Source document →
********
For the tangent to be parallel to the $x$-axis,the derivative $\frac{dy}{dx}$ must be $0$.
Considering the case $y^2 = 4a(x + a \sin(x/a))$,we differentiate with respect to $x$:
$2y \frac{dy}{dx} = 4a(1 + \cos(x/a))$.
Setting $\frac{dy}{dx} = 0$,we get $1 + \cos(x/a) = 0$,which implies $\cos(x/a) = -1$.
This condition implies $\sin(x/a) = 0$.
Substituting $\sin(x/a) = 0$ back into the original equation,we obtain $y^2 = 4a(x + 0) = 4ax$.
Thus,all such points lie on the parabola $y^2 = 4ax$.

(C) Let the radius of the cylinder be $r$ and its height be $h$. The sphere has a radius $a$ (since diameter is $2a$).
In the right-angled triangle formed by the radius of the sphere,the radius of the cylinder,and half the height of the cylinder,we have by Pythagoras theorem:
$r^2 + (h/2)^2 = a^2$
$r^2 = a^2 - \frac{h^2}{4}$
The volume $V$ of the cylinder is given by $V = \pi r^2 h$.
Substituting $r^2$ in the volume formula:
$V = \pi (a^2 - \frac{h^2}{4}) h = \pi (a^2 h - \frac{h^3}{4})$
To find the maximum volume,we differentiate $V$ with respect to $h$:
$\frac{dV}{dh} = \pi (a^2 - \frac{3h^2}{4})$
Setting $\frac{dV}{dh} = 0$ for critical points:
$a^2 - \frac{3h^2}{4} = 0$
$3h^2 = 4a^2$
$h^2 = \frac{4a^2}{3}$
$h = \frac{2a}{\sqrt{3}}$
To verify it is a maximum,we check the second derivative:
$\frac{d^2V}{dh^2} = \pi (0 - \frac{6h}{4}) = -\frac{3\pi h}{2} < 0$ for $h > 0$.
Since the second derivative is negative,the volume is maximum at $h = \frac{2a}{\sqrt{3}}$.

(D) Let $x$ and $y$ be the two parts of the number $10$.
$\therefore x + y = 10 \implies y = 10 - x$ ... $(i)$
Let $A$ be the sum of double of the first and the square of the second:
$A = 2x + y^2$
Substituting $y = 10 - x$ into the equation:
$A = 2x + (10 - x)^2$
$A = 2x + 100 - 20x + x^2$
$A = x^2 - 18x + 100$
To find the minimum,differentiate $A$ with respect to $x$:
$\frac{dA}{dx} = 2x - 18$
Set $\frac{dA}{dx} = 0$ for critical points:
$2x - 18 = 0 \implies x = 9$
Check the second derivative:
$\frac{d^2A}{dx^2} = 2$. Since $2 > 0$,the function has a minimum at $x = 9$.
********
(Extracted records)
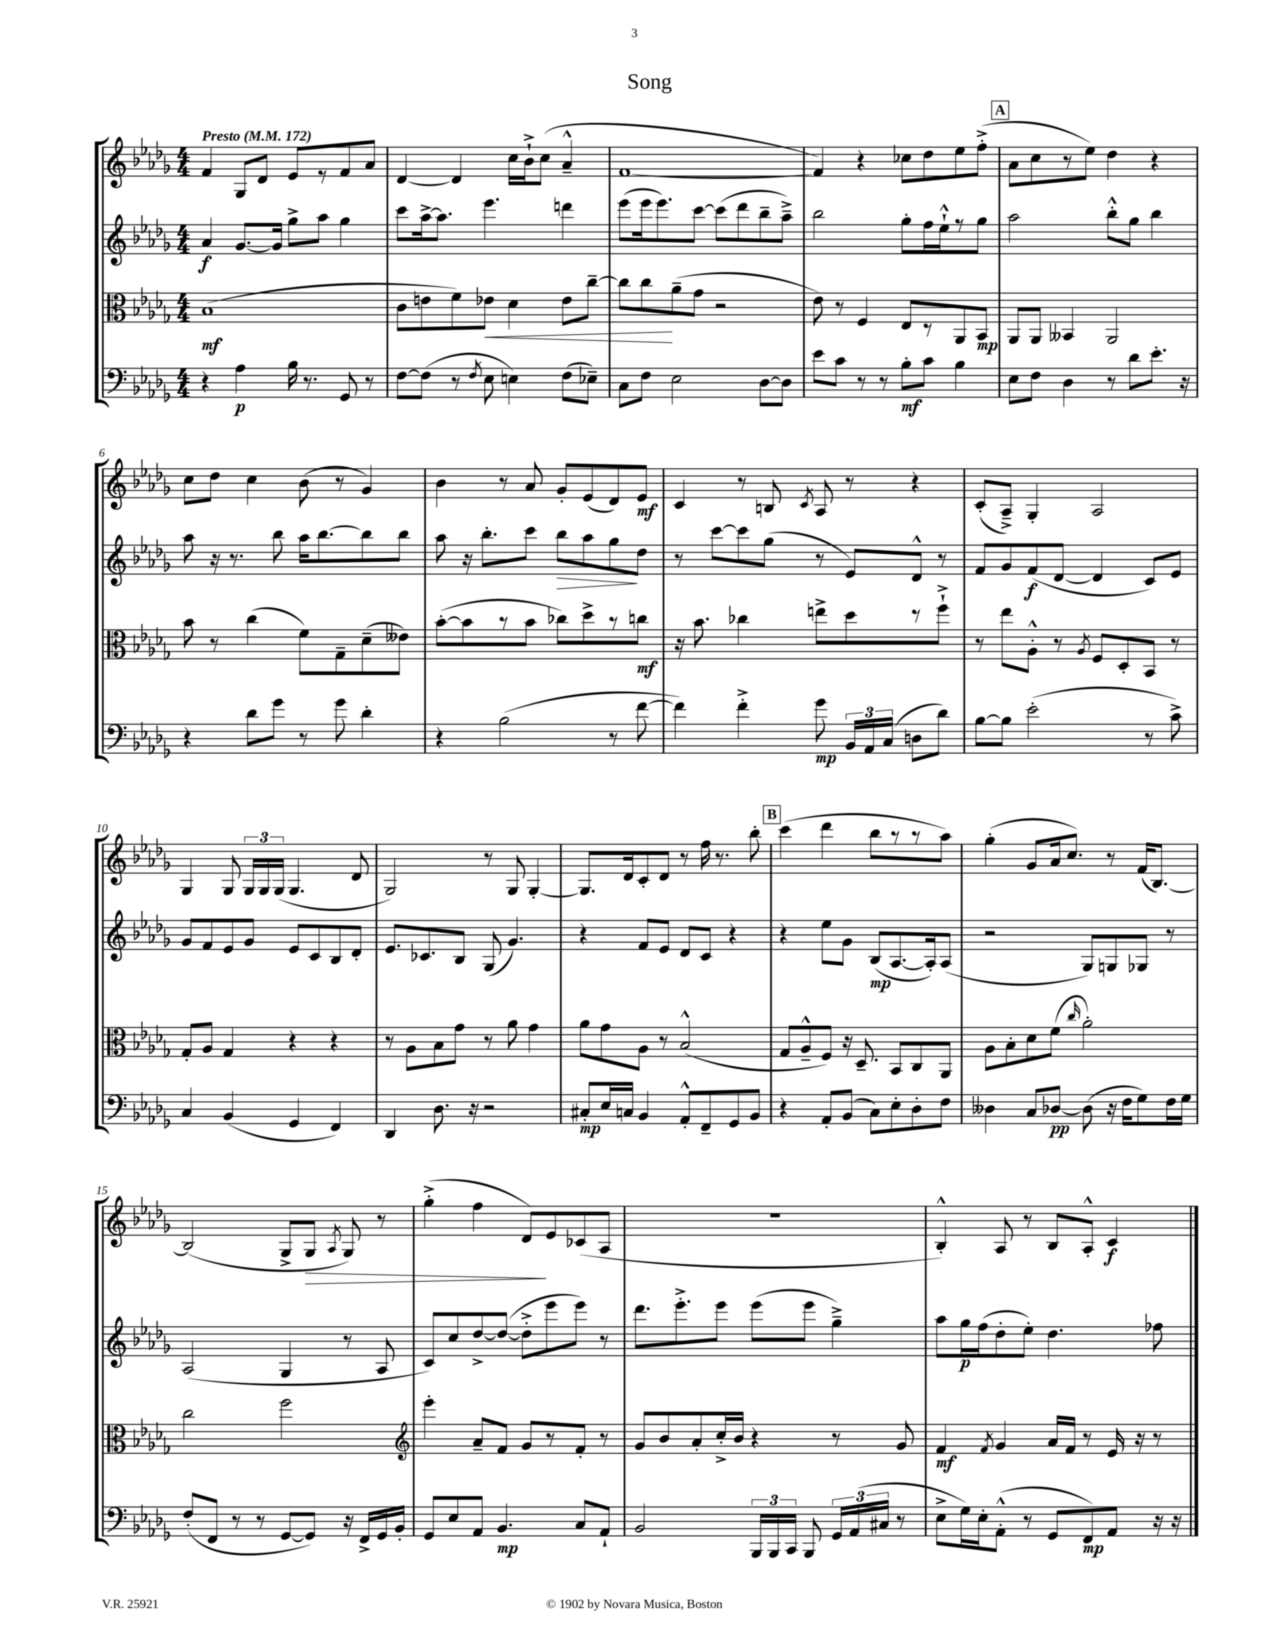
\header { title = "Song" }
<<
\new StaffGroup <<
\new Staff = "s0" {
    \clef treble \key des \major \numericTimeSignature \time 4/4 \tempo "Presto" 4 = 172
    \autoBeamOff f'4 ges8[ des'8] ees'8[ r8 f'8 aes'8] |
    des'4~ des'4 c''16[ bes'16-!-> c''8]( aes'4---^ |
    f'1~ |
    f'4) r4 ces''8[ des''8 ees''8 f''8]-.->( |
    \mark \markup { \box "A" } aes'8[ c''8 r8 ees''8]) des''4 r4 |
    c''8[ des''8] c''4 bes'8( r8 ges'4) |
    bes'4 r8 aes'8 ges'8[-. ees'8( des'8) ees'8]\mf |
    c'4 r8 b8 \acciaccatura { c'8 } aes8 r8 r4 |
    c'8[-.( aes8]--->) ges4-. aes2 |
    ges4 ges8 \tuplet 3/2 { ges16[ ges16 ges16]( } ges4. des'8 |
    ges2) r8 ges8 ges4~-. |
    ges8.[ des'16 c'8-. des'8] r8 f''16 r8. bes''8-. |
    \mark \markup { \box "B" } c'''4( des'''4 bes''8[ r8 r8 aes''8]) |
    ges''4-.( ges'8[ aes'16 c''8.]) r8 f'16[( bes8.]~) |
    bes2( ges8[-> ges8]\> \acciaccatura { aes8 } ges8) r8 |
    ges''4-.->( f''4 des'8[\!) ees'8 ces'8( aes8] |
    R1 |
    bes4-.-^) aes8 r8 bes8[ aes8]-.-^ c'4\f \bar "|." |
}
\new Staff = "s1" {
    \clef treble \key des \major \numericTimeSignature \time 4/4
    \autoBeamOff aes'4\f ges'8.[~ ges'16] ges''8[-> aes''8] ges''4 |
    c'''8[ aes''16~-> aes''8.] ees'''4. d'''4 |
    ees'''8[( ees'''16 ees'''8.) c'''8]~ c'''8[( des'''8 bes''8-- aes''8]--->) |
    bes''2 ges''8[-. f''16 ees''16-!-^ r8 ges''8] |
    \mark \markup { \box "A" } aes''2 bes''8[-.-^ ges''8] bes''4 |
    aes''8 r16 r8. bes''8 aes''16[ bes''8.~ bes''8 bes''8] |
    aes''8 r16 bes''8.[-. c'''8] bes''8[\> aes''8 ges''8\! des''8] |
    r8 c'''8[~ c'''8 ges''8]( r8 ees'8[) des'8]-^ r8 |
    f'8[ ges'8 f'8\f( des'8]~ des'4 c'8[) ees'8] |
    ges'8[ f'8 ees'8 ges'8] ees'8[ c'8 bes8 des'8]-. |
    ees'8.[ ces'8. bes8] ges8( ges'4.) |
    r4 f'8[ ees'8] des'8[ c'8] r4 |
    \mark \markup { \box "B" } r4 ees''8[ ges'8] bes8[\mp( aes8.~ aes16-.) aes8]( |
    r2 ges8[) g8 ges8] r8 |
    aes2( ges4 r8 aes8 |
    c'8[) c''8 des''8~-> des''8]~( des''8[-.-> ees'''8 ees'''8]) r8 |
    des'''8.[ ees'''8.-.-> ees'''8] ees'''8[( ees'''8] ges''4--->) |
    aes''8[ ges''16\p f''16( des''8-. ees''8]-.) des''4. fes''8 \bar "|." |
}
\new Staff = "s2" {
    \clef alto \key des \major \numericTimeSignature \time 4/4
    \autoBeamOff bes1\mf( |
    c'8[ e'8 f'8) ees'8]\< des'4 ees'8[ c''8]~-- |
    c''8[ c''8\! aes'8--( ges'8] r2 |
    ees'8) r8 f4 ees8[ r8 aes,8 bes,8]\mp |
    \mark \markup { \box "A" } aes,8[ aes,8] beses,4 aes,2 |
    bes'8 r8 c''4( f'8[) ges8-- des'8--( eeses'8]) |
    bes'8[~-.( bes'8 r8 bes'8] ces''8[) des''8-> r8 c''8]\mf |
    r16 bes'8. ces''4 e''8[-> des''8 r8 f''8]-!-> |
    r8 ees''8[ aes8]-.-^ r8 \acciaccatura { aes8 } f8[ des8-. bes,8] r8 |
    ges8[-. aes8] ges4 r4 r4 |
    r8 aes8[ bes8 ges'8] r8 aes'8 ges'4 |
    aes'8[ ges'8 aes8] r8 bes2-^( |
    \mark \markup { \box "B" } ges8[ aes8---^ f8]) r16 des8.-- bes,8[ c8 aes,8] |
    aes8[ bes8-. des'8 f'8]( \grace { c''16 } aes'2-.) |
    c''2 f''2 |
    \clef treble ees'''4-. aes'8[-- f'8] ges'8[ r8 f'8]-. r8 |
    ges'8[ bes'8 aes'8-. c''16-.-> bes'16] r4 r8 ges'8 |
    f'4\mf \acciaccatura { f'8 } ges'4 aes'16[ f'16] r8 ees'16 r16 r8 \bar "|." |
}
\new Staff = "s3" {
    \clef bass \key des \major \numericTimeSignature \time 4/4
    \autoBeamOff r4 aes4\p bes16 r8. ges,8 r8 |
    f8[~ f8]( r8 \acciaccatura { f8 } ees8 e4) f8[( ees8]--) |
    c8[ f8] ees2 des8[~ des8] |
    ees'8[ c'8] r8 r8 bes8[-.\mf c'8] bes4 |
    \mark \markup { \box "A" } ees8[ f8] des4 r8 des'8[ ees'8.]-. r16 |
    r4 des'8[ ges'8] r8 ges'8 des'4-. |
    r4 bes2( r8 f'8~ |
    f'4) f'4-.-> ges'8\mp \tuplet 3/2 { bes,16[ aes,16 c16]( } d8[ des'8]) |
    bes8[~ bes8] ees'2-.( r8 c'8->) |
    c4 bes,4( ges,4 f,4) |
    des,4 des8. r16 r2 |
    cis8[-.\mp ees16 c16] bes,4 aes,8[-.-^ f,8-- ges,8 bes,8] |
    \mark \markup { \box "B" } r4 aes,8[-. bes,8]( c8[) ees8-. des8-. f8] |
    deses4 c8[ des8]~\pp des8( r16 f16[ ges8) f16 ges16] |
    f8[-.( f,8] r8 r8 ges,8[~ ges,8]) r16 f,16[-> ges,16 bes,16]-. |
    ges,8[ ees8 aes,8] bes,4.\mp c8[ aes,8]-! |
    bes,2 \tuplet 3/2 { bes,,16[ bes,,16 c,16] } bes,,8 \tuplet 3/2 { ges,16[ aes,16( cis16] } r8 |
    ees8[-> ges16) ees16-. aes,8]-.-^( r8 ges,8[ f,8\mp) aes,8] r16 r16 \bar "|." |
}
>>
>>
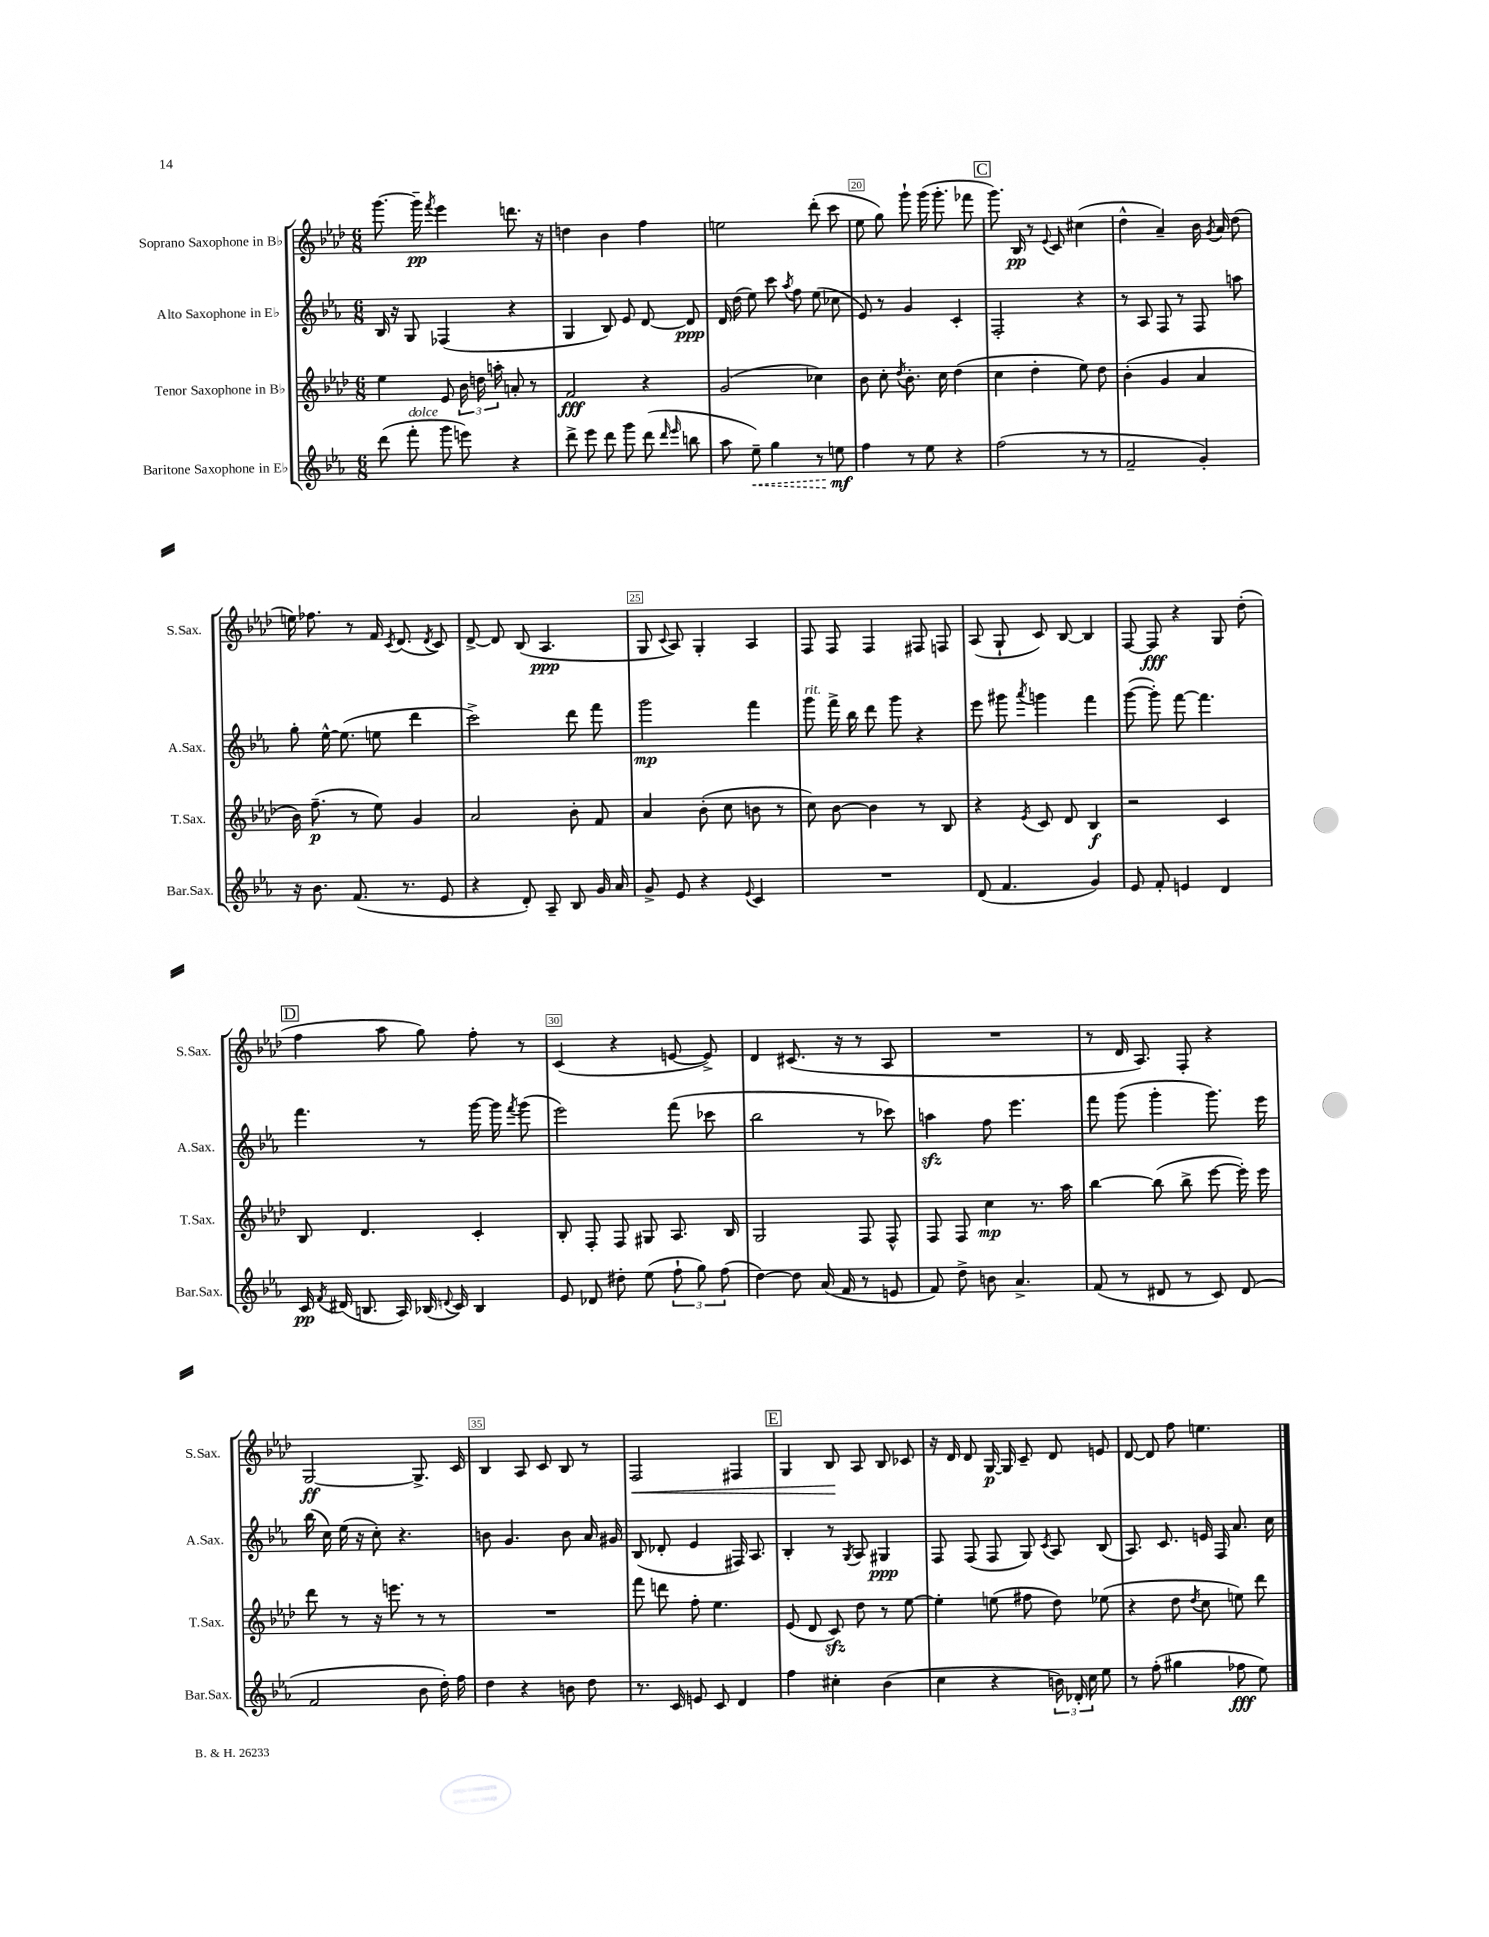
********
Task to carry out →
Reproduce the calculus solutions from "Considering the case" down to "4a(x + 0) = 4ax$.", renaming "original equation" to "given equation".

Expected answer →
Considering the case $y^2 = 4a(x + a \sin(x/a))$,we differentiate with respect to $x$:
$2y \frac{dy}{dx} = 4a(1 + \cos(x/a))$.
Setting $\frac{dy}{dx} = 0$,we get $1 + \cos(x/a) = 0$,which implies $\cos(x/a) = -1$.
This condition implies $\sin(x/a) = 0$.
Substituting $\sin(x/a) = 0$ back into the given equation,we obtain $y^2 = 4a(x + 0) = 4ax$.